Je repense aux arbres dehors aux troncs littéralement charcutés. Je reviens à la réalité lorsque je la vois se lever, une petit basculement à droite, puis à gauche me signale qu'elle n'était pas trop en état de vraiment marcher, je poste mes bras de façon a la réceptionner si elle venait de tomber. Forte heureusement, je n'eus pas besoin de le faire. Je soupire intérieurement, c'était entièrement de ma faute si sa fatigue était toujours présent.

Je me lève tout en écoutant Aurore parler. Découvrir l'île, nous n'avions pas le choix de toute manière, mais, bizarrement, cela m'amusait. Un territoire inconnu à conquérir, pourquoi pas ? Nous étions naufragés et sans doute perdus, nous ne pouvons pas être plus mal parti. Je fais craquer mon cou puis la regarde se diriger vers la sortie de la tanière.

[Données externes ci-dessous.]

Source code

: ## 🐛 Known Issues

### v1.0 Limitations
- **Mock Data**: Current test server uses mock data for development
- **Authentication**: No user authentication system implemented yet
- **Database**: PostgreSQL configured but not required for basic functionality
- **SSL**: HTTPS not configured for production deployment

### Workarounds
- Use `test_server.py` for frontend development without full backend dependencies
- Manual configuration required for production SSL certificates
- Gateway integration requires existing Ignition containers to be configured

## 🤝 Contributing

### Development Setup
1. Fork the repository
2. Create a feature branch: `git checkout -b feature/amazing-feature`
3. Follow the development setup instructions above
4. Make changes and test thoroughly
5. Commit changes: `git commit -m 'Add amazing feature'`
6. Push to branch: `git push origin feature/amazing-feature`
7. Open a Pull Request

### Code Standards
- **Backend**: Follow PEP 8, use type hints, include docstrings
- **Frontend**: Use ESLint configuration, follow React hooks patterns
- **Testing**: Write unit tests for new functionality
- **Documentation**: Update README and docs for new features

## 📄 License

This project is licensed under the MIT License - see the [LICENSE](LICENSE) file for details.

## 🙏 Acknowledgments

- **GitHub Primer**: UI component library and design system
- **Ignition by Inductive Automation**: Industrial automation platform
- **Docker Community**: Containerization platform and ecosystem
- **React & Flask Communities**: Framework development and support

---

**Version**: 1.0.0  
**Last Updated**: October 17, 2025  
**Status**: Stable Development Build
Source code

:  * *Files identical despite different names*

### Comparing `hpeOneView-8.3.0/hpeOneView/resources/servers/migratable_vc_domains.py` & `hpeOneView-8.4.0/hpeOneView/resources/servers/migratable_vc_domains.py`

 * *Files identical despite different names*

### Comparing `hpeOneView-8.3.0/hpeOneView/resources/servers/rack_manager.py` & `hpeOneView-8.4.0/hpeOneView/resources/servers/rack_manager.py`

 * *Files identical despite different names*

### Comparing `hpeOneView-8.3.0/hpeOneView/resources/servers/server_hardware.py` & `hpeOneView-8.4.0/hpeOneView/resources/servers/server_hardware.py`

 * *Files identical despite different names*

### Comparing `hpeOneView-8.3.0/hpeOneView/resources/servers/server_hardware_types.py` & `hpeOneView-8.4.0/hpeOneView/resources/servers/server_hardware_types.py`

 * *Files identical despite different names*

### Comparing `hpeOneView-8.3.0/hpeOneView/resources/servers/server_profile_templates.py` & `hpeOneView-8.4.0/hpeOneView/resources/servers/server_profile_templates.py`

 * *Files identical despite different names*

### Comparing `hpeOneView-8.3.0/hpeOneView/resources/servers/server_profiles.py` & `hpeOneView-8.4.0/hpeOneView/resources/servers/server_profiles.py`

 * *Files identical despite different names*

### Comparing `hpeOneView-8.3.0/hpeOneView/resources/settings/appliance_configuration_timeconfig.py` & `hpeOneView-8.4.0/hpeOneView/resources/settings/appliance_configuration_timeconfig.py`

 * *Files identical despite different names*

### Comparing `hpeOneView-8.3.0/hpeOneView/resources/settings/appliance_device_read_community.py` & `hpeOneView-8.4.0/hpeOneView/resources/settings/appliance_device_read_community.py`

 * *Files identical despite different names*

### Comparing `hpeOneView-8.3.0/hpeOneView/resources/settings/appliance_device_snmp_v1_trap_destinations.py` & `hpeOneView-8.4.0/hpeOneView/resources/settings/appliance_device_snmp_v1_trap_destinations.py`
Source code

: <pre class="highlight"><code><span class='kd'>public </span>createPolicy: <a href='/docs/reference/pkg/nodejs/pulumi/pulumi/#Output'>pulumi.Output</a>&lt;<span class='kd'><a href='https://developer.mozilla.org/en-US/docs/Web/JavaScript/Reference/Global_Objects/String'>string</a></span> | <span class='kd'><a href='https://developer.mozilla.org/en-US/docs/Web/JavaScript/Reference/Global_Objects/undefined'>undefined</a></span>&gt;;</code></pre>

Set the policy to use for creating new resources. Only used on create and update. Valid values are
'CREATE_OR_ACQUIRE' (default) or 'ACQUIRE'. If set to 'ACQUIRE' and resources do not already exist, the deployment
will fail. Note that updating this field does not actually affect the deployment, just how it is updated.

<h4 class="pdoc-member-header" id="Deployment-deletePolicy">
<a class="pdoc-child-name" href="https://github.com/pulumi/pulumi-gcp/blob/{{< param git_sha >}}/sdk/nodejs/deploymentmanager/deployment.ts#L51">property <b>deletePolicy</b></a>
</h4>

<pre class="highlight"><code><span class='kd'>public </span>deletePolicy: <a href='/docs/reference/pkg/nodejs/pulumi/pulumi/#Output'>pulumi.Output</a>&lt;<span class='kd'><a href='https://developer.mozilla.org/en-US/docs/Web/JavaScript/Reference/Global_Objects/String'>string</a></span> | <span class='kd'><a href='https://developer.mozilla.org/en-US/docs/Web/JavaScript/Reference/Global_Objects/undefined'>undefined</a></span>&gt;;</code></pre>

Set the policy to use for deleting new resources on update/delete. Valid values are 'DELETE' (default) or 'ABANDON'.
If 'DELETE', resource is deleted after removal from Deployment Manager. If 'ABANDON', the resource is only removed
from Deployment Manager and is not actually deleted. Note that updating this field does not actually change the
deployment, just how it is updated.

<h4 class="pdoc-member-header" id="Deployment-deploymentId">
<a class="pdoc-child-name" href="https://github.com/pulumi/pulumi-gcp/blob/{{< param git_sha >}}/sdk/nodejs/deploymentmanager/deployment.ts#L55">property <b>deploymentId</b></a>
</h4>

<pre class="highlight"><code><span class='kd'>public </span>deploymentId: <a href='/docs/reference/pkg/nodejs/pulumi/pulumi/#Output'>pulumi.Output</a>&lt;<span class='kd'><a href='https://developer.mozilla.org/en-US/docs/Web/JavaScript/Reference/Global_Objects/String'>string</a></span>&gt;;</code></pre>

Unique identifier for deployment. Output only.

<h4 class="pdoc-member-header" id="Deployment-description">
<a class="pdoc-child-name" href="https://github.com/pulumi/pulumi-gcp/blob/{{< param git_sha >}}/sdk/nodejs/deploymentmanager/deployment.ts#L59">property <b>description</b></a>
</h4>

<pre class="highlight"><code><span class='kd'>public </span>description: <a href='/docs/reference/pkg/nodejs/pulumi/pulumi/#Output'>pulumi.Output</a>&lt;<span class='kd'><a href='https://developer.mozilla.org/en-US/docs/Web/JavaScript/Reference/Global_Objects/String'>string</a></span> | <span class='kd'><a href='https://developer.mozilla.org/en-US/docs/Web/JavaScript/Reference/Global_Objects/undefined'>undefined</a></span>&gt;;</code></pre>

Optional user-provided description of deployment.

«-Oui, allons-y … Explorer l'île en bonne compagnie, ça à son charme ...»

Je la vois toujours dévêtu du haut, je me mets à rire doucement puis je m'approche d'elle qui avait le dos tourné. Lorsque j'arrive à son niveau, je pose ma main sur ses hanches et plaque mes pectoraux contre sa peau, lui signalant qu'elle avait rien comme habit.

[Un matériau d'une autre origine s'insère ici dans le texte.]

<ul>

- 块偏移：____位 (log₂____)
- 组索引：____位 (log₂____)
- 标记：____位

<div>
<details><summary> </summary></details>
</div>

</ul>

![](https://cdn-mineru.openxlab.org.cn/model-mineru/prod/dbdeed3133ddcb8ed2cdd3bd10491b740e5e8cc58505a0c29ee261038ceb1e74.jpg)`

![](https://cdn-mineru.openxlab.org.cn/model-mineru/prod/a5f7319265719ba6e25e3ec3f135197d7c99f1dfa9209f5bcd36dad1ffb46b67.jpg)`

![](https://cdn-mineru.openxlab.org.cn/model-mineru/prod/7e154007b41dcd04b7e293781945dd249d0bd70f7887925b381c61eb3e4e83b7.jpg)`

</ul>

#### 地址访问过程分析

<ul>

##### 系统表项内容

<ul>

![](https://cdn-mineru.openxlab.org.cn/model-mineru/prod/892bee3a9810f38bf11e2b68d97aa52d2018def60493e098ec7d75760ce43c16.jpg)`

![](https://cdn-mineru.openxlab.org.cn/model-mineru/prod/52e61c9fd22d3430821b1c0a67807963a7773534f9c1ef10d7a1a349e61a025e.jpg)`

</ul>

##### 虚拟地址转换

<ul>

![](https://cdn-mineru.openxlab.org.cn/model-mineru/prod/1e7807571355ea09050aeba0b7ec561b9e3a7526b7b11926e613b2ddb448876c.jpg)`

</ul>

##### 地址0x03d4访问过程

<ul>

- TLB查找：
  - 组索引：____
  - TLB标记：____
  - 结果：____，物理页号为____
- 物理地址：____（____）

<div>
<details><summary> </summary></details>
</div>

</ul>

«-Si nous sortons, vaut mieux vous habillez … … Sinon, vous aurez un peu froid.»

Lui dis-je en rigolant avant de retourner dans la grotte pour reprendre mes affaires. Je me vêtis et récupère la fameuse fiole, je la contemple avant de la lancer tomber. Elle se brisa contre un caillou, le sang se déverse. Au final, je n'en avais pas eu besoin.

Notre relation a avancer, beaucoup avancer. Le destin nous a bousculer, mais le pire reste à venir, sans doute.